Pictures in the entries below are to be left out; otherwise, reproduce exactly the lines from the first through the line containing "Background: To support".

↓↓↓

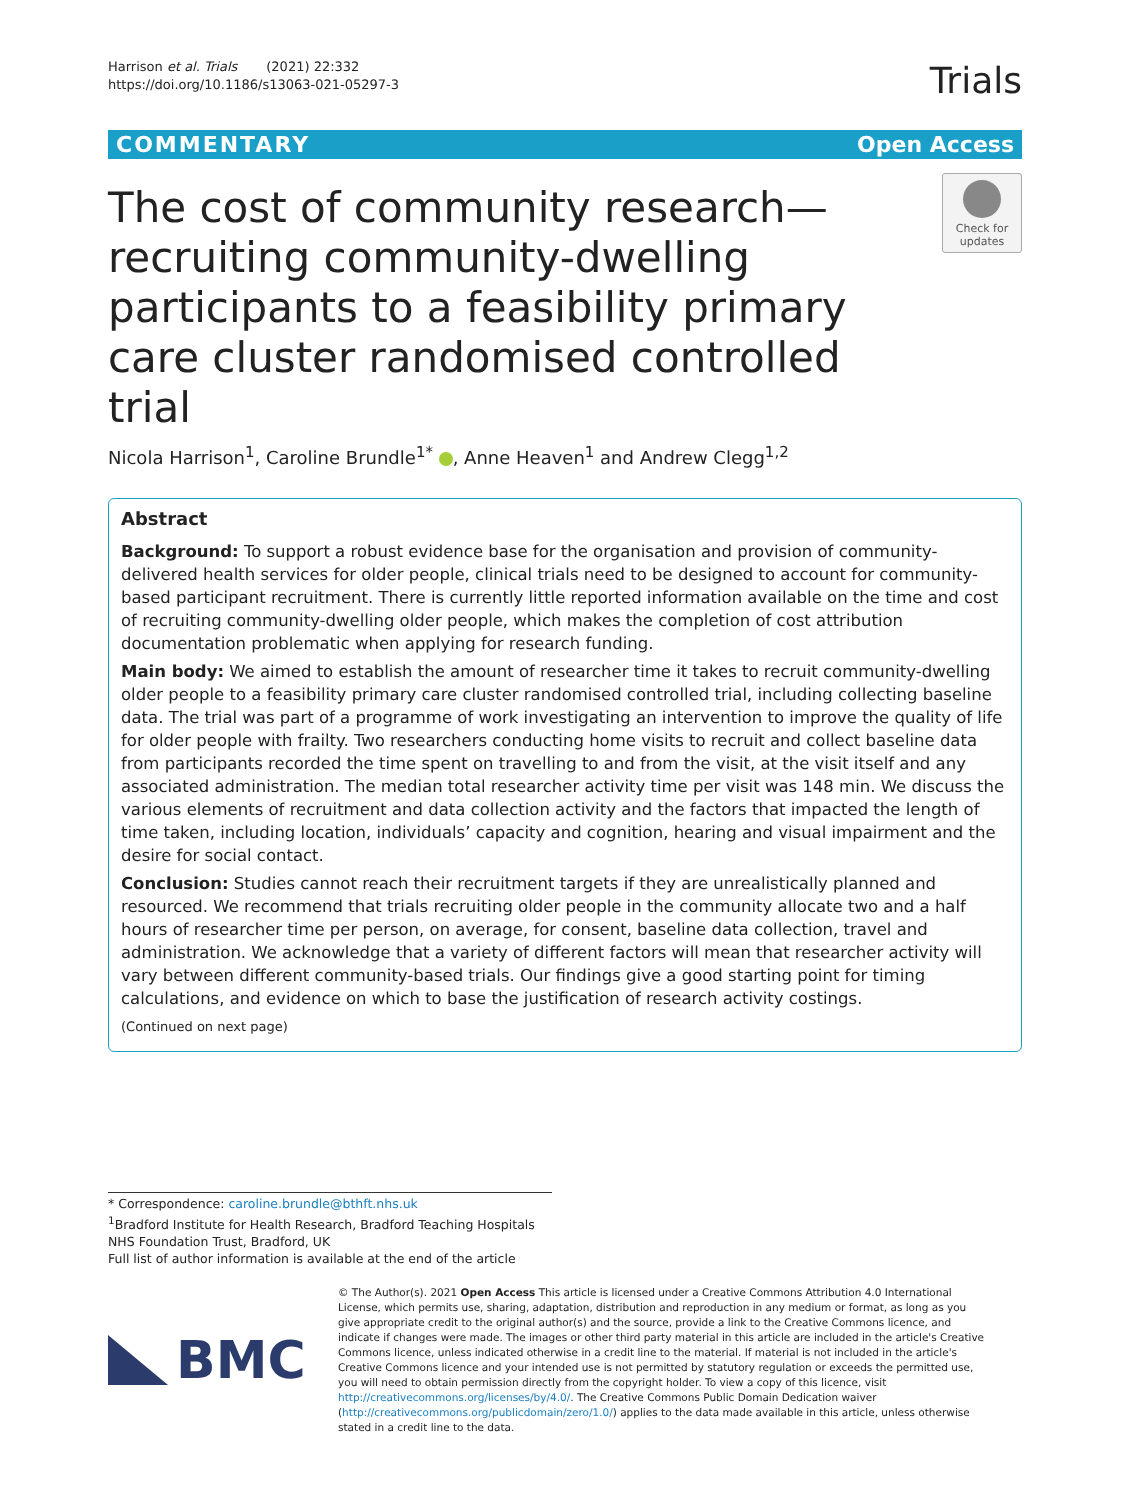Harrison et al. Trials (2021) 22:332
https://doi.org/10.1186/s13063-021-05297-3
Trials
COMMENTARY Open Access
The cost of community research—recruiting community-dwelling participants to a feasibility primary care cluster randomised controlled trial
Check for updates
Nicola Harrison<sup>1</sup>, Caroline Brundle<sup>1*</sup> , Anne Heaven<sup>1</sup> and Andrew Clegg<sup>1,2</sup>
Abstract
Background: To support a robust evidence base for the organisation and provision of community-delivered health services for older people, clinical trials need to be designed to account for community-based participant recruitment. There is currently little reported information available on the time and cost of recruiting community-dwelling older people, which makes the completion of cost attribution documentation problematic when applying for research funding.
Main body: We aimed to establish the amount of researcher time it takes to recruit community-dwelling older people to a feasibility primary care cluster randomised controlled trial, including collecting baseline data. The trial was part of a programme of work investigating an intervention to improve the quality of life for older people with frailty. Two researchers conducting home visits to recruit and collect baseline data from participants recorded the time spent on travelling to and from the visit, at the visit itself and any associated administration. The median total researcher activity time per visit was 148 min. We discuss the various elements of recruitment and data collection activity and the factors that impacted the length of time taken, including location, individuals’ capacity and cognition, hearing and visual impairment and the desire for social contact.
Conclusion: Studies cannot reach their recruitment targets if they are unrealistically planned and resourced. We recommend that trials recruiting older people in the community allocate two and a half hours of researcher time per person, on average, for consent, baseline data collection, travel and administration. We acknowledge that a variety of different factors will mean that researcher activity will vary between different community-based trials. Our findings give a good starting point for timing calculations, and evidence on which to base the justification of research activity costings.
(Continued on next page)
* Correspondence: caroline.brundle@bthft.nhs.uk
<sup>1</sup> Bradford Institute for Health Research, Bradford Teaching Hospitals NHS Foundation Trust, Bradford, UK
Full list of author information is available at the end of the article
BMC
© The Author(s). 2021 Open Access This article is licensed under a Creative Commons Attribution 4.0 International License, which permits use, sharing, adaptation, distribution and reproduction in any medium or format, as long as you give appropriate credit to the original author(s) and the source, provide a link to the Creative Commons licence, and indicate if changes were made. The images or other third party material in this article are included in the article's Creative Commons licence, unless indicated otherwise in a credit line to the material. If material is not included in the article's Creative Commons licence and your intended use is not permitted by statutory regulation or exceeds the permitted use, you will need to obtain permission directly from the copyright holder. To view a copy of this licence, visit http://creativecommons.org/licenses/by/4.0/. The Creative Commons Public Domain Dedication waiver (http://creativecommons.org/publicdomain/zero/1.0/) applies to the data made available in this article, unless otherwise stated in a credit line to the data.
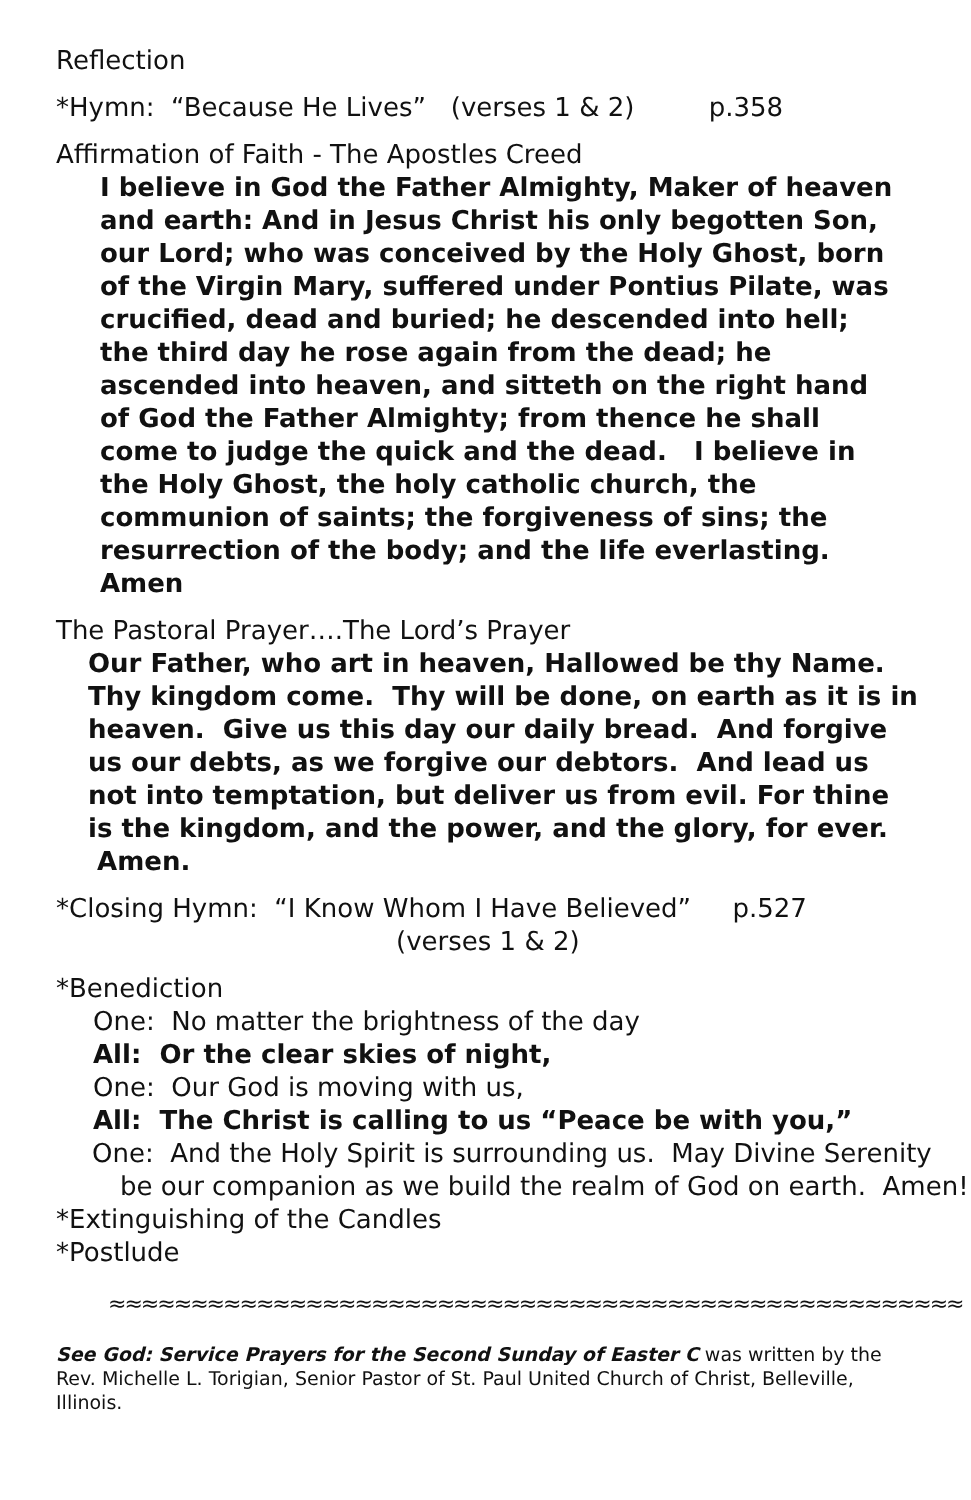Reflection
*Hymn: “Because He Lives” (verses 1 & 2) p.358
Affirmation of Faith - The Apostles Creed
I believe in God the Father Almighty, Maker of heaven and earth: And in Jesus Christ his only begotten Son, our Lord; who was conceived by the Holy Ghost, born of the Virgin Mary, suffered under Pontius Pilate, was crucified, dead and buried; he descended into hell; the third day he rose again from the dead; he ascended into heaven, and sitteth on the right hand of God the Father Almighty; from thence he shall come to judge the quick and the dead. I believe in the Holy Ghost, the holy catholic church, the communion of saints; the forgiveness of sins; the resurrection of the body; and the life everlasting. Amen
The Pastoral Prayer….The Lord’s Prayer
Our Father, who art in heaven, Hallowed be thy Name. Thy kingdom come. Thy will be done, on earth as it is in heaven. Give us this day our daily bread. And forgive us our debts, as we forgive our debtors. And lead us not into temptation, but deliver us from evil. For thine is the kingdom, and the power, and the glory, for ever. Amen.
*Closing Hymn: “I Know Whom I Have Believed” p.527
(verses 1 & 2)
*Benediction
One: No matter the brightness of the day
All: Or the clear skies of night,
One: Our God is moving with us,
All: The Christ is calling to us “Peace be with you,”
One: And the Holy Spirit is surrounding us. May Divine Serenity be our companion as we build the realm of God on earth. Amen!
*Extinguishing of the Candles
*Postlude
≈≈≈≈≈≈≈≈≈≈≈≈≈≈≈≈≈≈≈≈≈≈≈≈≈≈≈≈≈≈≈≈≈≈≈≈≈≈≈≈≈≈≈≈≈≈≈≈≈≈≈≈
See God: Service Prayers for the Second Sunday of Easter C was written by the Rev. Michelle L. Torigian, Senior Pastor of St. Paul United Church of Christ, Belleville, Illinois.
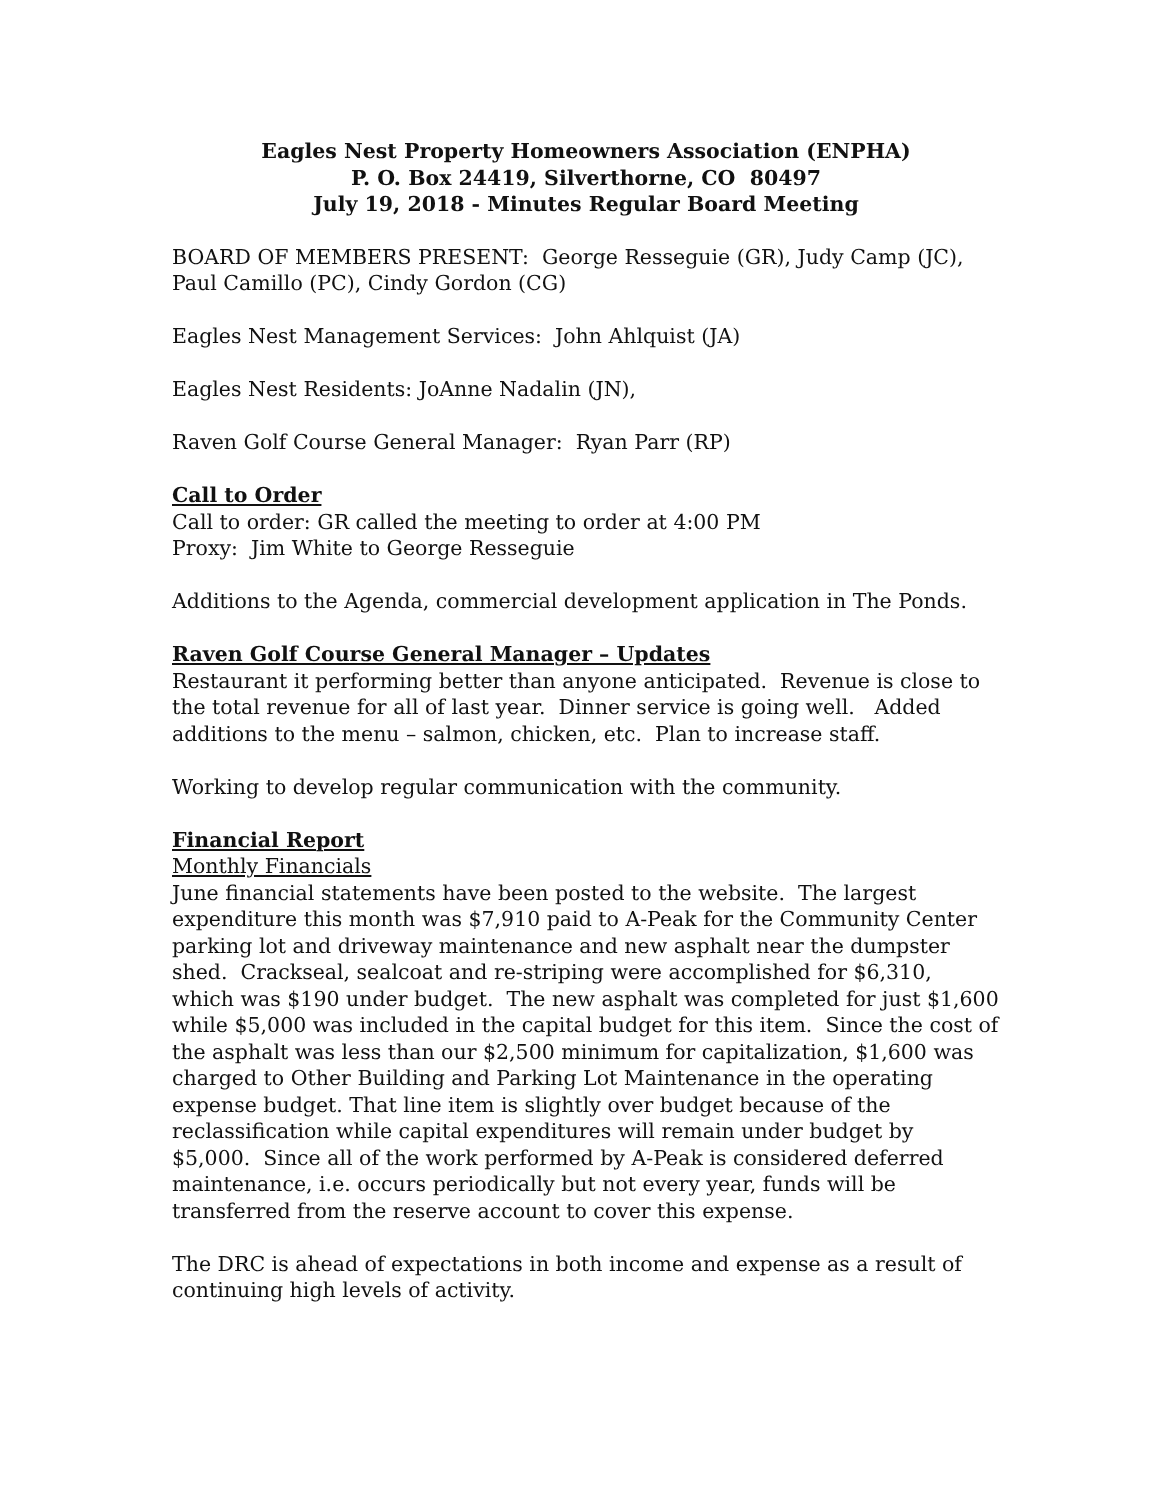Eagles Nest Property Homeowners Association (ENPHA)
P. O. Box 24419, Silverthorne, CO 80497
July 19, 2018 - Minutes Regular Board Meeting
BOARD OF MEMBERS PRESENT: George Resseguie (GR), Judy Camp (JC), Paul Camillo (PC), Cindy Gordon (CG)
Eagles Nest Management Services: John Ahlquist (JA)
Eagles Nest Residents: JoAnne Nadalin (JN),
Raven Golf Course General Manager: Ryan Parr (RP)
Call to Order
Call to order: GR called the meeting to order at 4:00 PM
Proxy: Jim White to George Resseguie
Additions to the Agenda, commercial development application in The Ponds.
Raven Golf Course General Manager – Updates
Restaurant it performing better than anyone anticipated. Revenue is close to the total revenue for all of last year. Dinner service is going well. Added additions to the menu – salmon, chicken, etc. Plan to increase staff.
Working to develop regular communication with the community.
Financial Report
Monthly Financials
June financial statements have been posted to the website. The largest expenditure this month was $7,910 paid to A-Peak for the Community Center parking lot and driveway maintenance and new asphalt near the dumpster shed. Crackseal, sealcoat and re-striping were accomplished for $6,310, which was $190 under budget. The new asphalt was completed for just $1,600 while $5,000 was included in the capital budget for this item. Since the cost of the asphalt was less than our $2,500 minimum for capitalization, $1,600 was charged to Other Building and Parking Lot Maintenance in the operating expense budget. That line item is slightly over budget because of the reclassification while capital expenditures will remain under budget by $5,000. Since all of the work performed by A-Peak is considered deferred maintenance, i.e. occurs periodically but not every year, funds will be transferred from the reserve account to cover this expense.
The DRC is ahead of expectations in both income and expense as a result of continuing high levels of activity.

↑↑↑

* [EXERCISE ANSWER]:
Harrison et al. Trials (2021) 22:332
https://doi.org/10.1186/s13063-021-05297-3
Trials
COMMENTARY Open Access
The cost of community research—recruiting community-dwelling participants to a feasibility primary care cluster randomised controlled trial
Check for updates
Nicola Harrison<sup>1</sup>, Caroline Brundle<sup>1*</sup> , Anne Heaven<sup>1</sup> and Andrew Clegg<sup>1,2</sup>
Abstract
Background: To support a robust evidence base for the organisation and provision of community-delivered health services for older people, clinical trials need to be designed to account for community-based participant recruitment. There is currently little reported information available on the time and cost of recruiting community-dwelling older people, which makes the completion of cost attribution documentation problematic when applying for research funding.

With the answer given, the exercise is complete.